**Pixel coordinate boxes:**
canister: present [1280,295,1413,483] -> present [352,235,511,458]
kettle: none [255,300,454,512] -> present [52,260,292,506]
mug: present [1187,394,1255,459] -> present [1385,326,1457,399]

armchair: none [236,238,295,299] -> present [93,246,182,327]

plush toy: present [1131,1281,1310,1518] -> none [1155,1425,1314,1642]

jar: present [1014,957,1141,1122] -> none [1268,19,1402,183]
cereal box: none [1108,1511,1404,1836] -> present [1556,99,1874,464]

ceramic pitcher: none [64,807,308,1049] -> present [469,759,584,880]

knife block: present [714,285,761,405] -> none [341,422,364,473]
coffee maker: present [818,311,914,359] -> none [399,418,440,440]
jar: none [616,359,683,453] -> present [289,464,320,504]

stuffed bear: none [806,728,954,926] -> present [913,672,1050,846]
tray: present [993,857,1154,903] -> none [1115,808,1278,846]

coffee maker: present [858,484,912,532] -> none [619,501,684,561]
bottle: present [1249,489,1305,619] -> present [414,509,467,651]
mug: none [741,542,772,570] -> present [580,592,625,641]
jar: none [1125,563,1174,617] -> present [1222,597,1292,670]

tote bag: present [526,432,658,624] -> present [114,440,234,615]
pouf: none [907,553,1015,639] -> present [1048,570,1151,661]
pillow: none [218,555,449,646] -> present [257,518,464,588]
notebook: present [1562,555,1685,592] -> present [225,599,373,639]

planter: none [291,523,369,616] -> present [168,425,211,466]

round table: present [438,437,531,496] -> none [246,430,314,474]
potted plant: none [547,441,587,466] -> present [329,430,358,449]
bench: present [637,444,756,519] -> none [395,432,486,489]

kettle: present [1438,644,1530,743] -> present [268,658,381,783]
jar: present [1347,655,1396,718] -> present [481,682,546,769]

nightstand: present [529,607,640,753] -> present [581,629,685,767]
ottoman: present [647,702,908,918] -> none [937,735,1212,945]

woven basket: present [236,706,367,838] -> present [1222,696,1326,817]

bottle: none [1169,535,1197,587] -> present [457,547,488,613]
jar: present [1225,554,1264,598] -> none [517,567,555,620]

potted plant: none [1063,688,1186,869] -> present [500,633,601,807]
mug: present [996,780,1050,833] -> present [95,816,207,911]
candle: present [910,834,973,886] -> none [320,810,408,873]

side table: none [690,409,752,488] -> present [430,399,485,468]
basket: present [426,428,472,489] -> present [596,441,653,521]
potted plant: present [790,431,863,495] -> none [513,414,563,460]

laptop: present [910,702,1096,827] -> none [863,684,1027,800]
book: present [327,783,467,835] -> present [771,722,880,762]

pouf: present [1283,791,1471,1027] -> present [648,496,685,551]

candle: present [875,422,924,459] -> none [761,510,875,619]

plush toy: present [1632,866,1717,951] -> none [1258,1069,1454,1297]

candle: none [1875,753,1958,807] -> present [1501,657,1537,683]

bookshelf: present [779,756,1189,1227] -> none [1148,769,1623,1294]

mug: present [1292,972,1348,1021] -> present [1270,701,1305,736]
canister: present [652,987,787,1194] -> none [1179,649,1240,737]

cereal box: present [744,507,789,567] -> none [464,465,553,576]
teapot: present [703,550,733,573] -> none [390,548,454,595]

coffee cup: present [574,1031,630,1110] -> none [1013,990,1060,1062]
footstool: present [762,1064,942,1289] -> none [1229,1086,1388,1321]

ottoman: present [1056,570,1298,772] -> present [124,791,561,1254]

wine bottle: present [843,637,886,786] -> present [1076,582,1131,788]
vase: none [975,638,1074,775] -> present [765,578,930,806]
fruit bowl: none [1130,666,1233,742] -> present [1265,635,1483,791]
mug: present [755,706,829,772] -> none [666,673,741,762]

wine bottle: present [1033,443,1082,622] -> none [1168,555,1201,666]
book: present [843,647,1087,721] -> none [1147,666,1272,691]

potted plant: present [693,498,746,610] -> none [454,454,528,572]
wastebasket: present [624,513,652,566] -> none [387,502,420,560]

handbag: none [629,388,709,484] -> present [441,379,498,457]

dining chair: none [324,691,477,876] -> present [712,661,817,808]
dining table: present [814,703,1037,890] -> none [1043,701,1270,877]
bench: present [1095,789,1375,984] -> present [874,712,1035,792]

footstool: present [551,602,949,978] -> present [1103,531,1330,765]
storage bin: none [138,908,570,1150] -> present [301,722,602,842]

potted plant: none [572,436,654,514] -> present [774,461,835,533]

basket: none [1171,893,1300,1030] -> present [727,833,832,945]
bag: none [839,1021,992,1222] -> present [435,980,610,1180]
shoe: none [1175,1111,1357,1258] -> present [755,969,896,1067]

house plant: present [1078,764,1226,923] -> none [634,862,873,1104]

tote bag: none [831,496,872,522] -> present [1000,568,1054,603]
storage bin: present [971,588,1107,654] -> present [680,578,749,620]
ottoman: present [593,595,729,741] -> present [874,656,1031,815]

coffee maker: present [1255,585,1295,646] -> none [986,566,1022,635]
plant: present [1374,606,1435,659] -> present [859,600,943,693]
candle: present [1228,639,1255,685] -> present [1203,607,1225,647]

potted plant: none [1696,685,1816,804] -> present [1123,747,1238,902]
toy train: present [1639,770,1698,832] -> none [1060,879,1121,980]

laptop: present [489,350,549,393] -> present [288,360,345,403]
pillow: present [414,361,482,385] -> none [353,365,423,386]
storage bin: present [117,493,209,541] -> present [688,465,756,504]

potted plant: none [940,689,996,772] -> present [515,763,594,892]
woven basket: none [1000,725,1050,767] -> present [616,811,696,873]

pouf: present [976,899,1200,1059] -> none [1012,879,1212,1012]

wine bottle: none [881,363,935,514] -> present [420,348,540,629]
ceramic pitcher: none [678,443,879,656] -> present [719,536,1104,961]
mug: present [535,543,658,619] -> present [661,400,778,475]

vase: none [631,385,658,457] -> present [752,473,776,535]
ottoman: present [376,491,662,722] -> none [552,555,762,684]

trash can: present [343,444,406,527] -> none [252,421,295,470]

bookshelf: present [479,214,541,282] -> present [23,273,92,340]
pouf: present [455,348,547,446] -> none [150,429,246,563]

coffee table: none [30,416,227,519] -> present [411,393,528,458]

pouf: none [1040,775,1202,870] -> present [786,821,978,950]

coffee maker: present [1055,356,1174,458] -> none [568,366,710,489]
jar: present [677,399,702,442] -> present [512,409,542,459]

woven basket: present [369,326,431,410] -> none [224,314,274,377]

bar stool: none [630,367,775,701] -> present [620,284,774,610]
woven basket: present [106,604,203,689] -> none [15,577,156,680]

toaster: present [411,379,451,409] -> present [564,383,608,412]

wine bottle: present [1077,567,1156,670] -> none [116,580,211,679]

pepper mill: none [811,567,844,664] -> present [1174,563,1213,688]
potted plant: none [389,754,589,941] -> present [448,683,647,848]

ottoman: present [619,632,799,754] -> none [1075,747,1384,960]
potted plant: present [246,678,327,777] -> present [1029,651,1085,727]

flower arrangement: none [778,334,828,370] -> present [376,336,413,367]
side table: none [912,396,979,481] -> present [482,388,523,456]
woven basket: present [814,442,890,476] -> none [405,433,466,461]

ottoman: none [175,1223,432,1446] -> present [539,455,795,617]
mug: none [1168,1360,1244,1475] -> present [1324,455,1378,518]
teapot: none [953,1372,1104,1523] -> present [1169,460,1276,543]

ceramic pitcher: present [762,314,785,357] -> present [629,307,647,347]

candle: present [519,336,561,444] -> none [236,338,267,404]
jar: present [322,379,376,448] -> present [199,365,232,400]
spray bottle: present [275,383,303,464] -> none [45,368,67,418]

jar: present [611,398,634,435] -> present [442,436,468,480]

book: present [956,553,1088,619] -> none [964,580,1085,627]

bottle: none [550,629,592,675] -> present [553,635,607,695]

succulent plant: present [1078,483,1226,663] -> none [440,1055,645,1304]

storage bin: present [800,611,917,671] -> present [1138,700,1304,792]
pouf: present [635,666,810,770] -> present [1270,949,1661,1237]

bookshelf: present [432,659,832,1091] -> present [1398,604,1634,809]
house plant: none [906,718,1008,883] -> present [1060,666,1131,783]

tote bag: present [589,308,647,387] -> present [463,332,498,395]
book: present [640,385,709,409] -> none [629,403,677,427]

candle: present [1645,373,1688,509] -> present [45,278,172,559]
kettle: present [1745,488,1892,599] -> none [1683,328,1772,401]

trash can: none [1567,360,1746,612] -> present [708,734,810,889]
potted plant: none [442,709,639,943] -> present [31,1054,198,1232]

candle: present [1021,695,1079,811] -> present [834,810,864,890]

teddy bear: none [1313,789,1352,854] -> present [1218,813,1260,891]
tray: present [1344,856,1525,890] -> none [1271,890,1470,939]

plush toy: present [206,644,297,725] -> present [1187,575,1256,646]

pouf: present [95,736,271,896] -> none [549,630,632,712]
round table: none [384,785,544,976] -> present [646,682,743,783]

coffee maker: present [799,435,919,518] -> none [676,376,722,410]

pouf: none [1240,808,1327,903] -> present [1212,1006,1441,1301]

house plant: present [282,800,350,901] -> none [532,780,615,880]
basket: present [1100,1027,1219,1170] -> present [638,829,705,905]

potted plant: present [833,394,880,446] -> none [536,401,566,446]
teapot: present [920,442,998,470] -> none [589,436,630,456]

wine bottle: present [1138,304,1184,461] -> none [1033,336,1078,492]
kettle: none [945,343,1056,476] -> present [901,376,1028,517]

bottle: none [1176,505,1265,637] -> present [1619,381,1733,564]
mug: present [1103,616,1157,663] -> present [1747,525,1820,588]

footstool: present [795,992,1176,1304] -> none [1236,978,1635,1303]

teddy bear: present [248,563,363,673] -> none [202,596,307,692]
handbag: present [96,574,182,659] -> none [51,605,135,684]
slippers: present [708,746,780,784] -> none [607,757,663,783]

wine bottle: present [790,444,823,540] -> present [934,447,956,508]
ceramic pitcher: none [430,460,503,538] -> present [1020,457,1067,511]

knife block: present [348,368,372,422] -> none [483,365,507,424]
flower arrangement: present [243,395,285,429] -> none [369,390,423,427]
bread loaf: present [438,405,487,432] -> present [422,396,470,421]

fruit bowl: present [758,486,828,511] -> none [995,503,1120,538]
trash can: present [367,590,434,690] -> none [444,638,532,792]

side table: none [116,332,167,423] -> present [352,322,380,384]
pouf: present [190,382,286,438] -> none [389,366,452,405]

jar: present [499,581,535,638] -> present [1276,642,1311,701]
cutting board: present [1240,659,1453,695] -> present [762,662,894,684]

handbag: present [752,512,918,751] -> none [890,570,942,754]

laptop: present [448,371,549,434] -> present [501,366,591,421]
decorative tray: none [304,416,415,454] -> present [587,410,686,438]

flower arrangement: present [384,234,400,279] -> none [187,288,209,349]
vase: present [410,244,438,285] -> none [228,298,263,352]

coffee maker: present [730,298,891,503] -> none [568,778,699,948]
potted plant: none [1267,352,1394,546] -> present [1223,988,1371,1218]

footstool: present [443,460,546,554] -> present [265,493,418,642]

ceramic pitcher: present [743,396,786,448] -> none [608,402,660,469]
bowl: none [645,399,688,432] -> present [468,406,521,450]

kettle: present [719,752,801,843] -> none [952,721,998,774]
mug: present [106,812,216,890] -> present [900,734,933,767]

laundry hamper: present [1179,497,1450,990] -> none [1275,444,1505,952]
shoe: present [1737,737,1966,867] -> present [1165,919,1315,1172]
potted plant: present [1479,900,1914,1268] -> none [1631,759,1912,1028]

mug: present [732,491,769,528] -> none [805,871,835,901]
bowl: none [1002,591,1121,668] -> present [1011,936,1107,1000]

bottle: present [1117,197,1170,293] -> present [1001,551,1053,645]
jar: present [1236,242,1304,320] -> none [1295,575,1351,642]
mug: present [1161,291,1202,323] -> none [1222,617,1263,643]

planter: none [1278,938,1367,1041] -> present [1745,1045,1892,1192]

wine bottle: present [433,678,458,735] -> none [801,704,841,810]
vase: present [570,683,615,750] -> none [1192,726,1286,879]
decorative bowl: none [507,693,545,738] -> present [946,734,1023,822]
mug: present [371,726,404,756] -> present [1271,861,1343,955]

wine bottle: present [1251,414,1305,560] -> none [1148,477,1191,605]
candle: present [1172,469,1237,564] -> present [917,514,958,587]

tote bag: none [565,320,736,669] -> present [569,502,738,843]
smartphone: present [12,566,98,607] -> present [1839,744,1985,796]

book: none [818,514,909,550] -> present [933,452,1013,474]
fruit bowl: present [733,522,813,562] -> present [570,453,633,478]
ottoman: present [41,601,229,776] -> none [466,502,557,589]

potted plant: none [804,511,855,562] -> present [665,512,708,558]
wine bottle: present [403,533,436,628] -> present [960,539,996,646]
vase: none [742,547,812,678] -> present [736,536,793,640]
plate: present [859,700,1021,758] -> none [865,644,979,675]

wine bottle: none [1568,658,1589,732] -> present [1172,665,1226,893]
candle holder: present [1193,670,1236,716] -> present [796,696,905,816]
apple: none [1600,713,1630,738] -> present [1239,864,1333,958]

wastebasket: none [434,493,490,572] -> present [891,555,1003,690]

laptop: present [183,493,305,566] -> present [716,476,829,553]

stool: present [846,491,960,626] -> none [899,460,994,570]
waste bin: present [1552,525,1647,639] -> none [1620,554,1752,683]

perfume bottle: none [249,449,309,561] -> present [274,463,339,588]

**WHAT YOU NEED TO DO:** From the records above, transcribe without alteration every line from the one with "wine bottle: present [433,678,458,735]" to the one with "potted plant: none [804,511,855,562]", inclusive.

**YOUR RESPONSE:**
wine bottle: present [433,678,458,735] -> none [801,704,841,810]
vase: present [570,683,615,750] -> none [1192,726,1286,879]
decorative bowl: none [507,693,545,738] -> present [946,734,1023,822]
mug: present [371,726,404,756] -> present [1271,861,1343,955]

wine bottle: present [1251,414,1305,560] -> none [1148,477,1191,605]
candle: present [1172,469,1237,564] -> present [917,514,958,587]

tote bag: none [565,320,736,669] -> present [569,502,738,843]
smartphone: present [12,566,98,607] -> present [1839,744,1985,796]

book: none [818,514,909,550] -> present [933,452,1013,474]
fruit bowl: present [733,522,813,562] -> present [570,453,633,478]
ottoman: present [41,601,229,776] -> none [466,502,557,589]

potted plant: none [804,511,855,562] -> present [665,512,708,558]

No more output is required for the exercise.